Hey everyone, i’m trying to analyse interaction of a protein with a lipid that is clearly seen in an important hotspot on a protein surface. I can clearly identify a lipid class, but lack important details. Are there any techniques specific to this case that would allow me to squeeze more information from it?
Membrane protein is fairly rigid and large, ie 1 conformation on a grid and >100 kDa.
I tried refining with masks for slightly-greater-than-protein region, but they don’t help much, especially given that’s its an oligomeric assembly.
Does 3DVA show the lipid moving at all (if it is included in the mask - if not, try 3DVA with a mask encompassing the protein + lipid)?
Have you tried 3D classification w/o alignments using a tight mask around the feature of interest? The parameters and mask size will likely need some optimization but it can help sort out heterogeneity at a region of interest.
- For mask generation, I start with a PDB and map in chimera, select the ligand of interest, then use the find clash tool (tools, structure analysis, find chlashes/contact) and set a radius of -5Å (optimize this) to select nearby atoms, then invert the selection, delete non-target regions, molmap the region of interest to 8Å, vop resample ongrid map, mask create in relion or cryosparc with generous soft edge (8Å).
On the post-processing side, you can try density modification in phenix for ligand/lipid enhancement.
If the lipid is lower resolution compared to the rest of the map, or heterogeneous, filtering by local resolution can help visualize it. The previously non-existent density becomes visible in the local filtered map at lower threshold and informs on whether focused 3D classification methods might be worthwhile.
Also, local refinement using a mask on the TM domain. If multiple TM domains are present, try focusing on the lipid-containing domain(s).
2 Likes
Does 3DVA show the lipid moving at all (if it is included in the mask - if not, try 3DVA with a mask encompassing the protein + lipid)?
I would say it doesn’t, but I’ll check additionally.
For mask generation, I start with a PDB and map in chimera, select the ligand of interest, then use the find clash tool (tools, structure analysis, find chlashes/contact) and set a radius of -5Å (optimize this) to select nearby atoms, then invert the selection, delete non-target regions, molmap the region of interest to 8Å, vop resample ongrid map, mask create in relion or cryosparc with generous soft edge (8Å).
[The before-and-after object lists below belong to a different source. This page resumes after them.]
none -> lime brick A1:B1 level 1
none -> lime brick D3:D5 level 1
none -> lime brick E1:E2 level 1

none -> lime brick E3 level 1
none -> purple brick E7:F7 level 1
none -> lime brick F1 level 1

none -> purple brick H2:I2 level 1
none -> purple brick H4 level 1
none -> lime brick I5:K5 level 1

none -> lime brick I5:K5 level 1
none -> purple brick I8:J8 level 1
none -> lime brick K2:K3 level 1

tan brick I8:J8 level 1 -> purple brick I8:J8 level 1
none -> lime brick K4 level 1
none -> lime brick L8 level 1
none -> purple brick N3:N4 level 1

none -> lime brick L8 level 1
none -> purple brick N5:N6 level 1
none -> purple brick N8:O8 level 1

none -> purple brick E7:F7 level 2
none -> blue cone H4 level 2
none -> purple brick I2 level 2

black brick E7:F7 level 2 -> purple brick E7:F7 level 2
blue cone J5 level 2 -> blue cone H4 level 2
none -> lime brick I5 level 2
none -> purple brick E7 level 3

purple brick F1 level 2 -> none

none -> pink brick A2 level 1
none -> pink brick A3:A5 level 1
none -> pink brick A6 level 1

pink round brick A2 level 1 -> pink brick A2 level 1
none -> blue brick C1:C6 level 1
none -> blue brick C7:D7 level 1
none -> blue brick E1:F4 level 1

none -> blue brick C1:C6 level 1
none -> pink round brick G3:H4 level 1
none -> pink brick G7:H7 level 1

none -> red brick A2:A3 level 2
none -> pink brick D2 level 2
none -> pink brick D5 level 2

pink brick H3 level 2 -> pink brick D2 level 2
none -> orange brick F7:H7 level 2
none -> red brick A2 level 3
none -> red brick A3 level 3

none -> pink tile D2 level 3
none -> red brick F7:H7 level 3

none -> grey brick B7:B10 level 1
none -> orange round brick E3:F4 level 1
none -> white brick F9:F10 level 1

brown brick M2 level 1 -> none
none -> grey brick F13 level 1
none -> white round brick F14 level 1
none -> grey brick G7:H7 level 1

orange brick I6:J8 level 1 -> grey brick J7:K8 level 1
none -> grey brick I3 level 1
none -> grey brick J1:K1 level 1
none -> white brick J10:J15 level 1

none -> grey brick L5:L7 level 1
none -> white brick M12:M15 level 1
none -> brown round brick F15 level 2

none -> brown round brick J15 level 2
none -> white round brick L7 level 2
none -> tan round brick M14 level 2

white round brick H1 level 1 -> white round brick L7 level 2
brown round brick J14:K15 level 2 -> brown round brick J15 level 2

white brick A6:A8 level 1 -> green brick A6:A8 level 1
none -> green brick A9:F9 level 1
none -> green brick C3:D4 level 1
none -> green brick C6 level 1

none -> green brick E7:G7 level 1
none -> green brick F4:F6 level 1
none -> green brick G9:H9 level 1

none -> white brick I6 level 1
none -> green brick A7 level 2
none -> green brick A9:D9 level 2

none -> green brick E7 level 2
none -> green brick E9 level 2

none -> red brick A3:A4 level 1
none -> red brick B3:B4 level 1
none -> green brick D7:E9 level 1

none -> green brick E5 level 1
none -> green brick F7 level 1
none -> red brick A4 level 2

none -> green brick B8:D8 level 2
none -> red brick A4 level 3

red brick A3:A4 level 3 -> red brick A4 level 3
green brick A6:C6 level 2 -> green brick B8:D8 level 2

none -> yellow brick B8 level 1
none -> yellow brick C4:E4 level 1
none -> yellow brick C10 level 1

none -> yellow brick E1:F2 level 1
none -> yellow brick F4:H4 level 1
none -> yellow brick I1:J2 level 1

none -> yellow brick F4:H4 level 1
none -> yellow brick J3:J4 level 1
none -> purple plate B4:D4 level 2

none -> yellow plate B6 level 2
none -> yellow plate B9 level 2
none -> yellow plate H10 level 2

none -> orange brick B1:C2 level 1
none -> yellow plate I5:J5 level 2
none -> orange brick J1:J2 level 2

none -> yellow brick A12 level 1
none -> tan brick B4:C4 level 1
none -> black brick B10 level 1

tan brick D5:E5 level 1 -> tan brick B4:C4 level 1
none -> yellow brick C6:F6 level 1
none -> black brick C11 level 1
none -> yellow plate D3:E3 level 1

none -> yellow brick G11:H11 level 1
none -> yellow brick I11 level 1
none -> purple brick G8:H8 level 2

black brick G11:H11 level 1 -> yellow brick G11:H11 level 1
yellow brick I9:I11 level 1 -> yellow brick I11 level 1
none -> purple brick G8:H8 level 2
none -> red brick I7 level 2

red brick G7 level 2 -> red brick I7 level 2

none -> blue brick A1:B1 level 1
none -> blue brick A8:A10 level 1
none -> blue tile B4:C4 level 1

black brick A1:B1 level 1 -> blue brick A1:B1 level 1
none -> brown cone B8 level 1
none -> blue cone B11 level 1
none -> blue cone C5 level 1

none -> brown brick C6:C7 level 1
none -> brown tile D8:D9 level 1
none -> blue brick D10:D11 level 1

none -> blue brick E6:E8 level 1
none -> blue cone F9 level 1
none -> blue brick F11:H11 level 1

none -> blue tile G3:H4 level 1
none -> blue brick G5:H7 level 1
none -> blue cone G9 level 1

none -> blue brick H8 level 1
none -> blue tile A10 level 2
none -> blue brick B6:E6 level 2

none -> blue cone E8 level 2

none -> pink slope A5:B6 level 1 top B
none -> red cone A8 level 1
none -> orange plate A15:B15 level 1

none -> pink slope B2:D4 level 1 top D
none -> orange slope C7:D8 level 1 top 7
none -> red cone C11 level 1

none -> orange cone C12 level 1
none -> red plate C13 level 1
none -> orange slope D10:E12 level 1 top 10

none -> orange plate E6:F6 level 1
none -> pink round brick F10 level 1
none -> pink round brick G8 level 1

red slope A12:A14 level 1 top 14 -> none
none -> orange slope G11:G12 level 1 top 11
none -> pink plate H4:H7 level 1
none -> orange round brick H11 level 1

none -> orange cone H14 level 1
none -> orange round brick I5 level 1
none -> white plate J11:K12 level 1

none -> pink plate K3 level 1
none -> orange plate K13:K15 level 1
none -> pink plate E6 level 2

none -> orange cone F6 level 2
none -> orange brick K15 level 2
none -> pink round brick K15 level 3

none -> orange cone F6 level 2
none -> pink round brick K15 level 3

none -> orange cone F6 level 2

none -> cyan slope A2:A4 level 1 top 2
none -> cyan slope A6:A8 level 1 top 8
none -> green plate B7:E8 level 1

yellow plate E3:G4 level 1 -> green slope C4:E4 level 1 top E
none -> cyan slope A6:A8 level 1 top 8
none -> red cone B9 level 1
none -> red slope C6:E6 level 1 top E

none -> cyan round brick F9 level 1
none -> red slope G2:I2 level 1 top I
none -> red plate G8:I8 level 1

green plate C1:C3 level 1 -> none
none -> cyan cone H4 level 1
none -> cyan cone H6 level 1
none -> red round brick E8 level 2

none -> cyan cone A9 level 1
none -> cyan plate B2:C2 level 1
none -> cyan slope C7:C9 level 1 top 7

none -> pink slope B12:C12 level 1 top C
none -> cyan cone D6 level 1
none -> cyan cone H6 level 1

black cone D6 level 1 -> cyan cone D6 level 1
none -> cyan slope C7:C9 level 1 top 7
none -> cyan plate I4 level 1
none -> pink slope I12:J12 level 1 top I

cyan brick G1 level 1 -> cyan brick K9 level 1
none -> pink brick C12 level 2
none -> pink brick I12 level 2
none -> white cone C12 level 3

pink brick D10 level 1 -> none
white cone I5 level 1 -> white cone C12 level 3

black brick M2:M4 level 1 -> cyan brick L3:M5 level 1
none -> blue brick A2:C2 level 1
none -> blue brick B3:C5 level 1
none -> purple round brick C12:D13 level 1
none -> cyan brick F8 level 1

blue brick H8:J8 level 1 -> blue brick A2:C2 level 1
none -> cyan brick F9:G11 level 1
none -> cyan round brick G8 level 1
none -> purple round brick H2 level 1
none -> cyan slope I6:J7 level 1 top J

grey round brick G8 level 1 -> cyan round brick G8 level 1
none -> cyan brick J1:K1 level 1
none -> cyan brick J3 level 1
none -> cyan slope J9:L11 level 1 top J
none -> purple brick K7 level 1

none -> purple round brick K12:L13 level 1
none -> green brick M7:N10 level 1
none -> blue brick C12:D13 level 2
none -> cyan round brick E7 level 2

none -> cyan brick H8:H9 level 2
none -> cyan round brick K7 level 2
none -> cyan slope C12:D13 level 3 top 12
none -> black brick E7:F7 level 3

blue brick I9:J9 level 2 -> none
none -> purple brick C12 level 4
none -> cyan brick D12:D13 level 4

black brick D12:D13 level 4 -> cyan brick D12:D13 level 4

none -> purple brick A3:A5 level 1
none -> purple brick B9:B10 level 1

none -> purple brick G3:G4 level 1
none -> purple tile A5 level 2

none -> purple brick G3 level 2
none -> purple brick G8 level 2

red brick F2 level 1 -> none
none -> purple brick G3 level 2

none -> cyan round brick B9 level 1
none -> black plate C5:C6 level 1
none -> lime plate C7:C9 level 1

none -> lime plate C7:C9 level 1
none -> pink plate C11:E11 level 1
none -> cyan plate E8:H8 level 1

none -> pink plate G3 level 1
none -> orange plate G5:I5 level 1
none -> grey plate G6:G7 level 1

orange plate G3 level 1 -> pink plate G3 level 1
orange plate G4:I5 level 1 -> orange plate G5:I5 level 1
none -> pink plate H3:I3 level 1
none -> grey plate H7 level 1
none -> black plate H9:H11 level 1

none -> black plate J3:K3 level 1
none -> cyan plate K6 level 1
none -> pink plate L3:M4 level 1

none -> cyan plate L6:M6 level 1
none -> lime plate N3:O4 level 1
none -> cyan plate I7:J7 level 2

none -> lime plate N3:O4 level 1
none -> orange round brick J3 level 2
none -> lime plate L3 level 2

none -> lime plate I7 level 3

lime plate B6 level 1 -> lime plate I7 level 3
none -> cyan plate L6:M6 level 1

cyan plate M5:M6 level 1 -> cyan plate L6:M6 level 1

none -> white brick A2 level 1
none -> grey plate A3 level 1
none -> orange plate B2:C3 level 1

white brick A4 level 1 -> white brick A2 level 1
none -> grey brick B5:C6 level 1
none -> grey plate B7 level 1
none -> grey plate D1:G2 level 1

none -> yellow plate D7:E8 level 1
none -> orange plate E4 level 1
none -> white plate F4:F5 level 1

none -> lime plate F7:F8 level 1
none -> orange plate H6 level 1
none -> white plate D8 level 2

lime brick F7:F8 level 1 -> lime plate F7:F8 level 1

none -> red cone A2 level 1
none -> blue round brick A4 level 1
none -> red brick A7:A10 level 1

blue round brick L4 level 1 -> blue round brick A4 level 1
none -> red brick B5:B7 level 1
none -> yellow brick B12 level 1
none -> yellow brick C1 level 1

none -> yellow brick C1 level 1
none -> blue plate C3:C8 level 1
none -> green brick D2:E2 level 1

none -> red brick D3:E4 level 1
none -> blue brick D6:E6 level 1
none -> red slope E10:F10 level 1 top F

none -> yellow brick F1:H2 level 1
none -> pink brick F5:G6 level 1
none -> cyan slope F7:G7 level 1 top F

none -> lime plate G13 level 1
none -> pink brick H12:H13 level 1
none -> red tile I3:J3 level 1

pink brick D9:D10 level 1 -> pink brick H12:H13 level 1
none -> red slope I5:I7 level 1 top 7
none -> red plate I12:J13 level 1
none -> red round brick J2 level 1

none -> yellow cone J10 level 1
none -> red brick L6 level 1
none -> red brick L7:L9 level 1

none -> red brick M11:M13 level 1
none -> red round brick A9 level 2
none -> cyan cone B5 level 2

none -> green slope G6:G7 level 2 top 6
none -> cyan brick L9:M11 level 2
Are there any particular considerations if a symmetry (C3) is present? Should I select only one subunit for a mask, or multiple?
On the post-processing side, you can try density modification in phenix for ligand/lipid enhancement.
Yeah, doesn’t help much.
I should have started by asking, regarding
“I can clearly identify a lipid class, but lack important details.”
What do you mean by lipid class? Does this mean some type of lipid species is clearly present in the consensus refinement, or there are multiple classes present and you can clearly separate particles for a single class with some kind of lipid density but the density still needs work?
What important details do you lack? How does the density look? Is it broken and discontinuous? Is it large and blobby compared to the rest of the map?
If you lowpass filter the map to 1Å worse than the reported resolution does the lipid become any more interpretable?
At what sigma level is the lipid clearly observable?
Are there any particular considerations if a symmetry (C3) is present? Should I select only one subunit for a mask, or multiple?
If your refinement is done with C3 symmetry imposed, you can put a mask on the lipid region in a single protomer and run symmetry expansion as input for 3D classification. Then your 3D classification will look at all that location in all protomers at the same time. If you find a good class, then homogeneous reconstruct C1 symmetry or local refine C1 symmetry - this will hopefully maintain asymmetry with biological relevance / class separation at the classification site in the context of the whole molecule. Perhaps other regions will have altered conformation.
Also try remove duplicates and homogeneous refine with C3 symmetry - be careful imposing symmetry but technically it’s ok if the results look ok as long as you removed duplicates to undo symmetry expansion.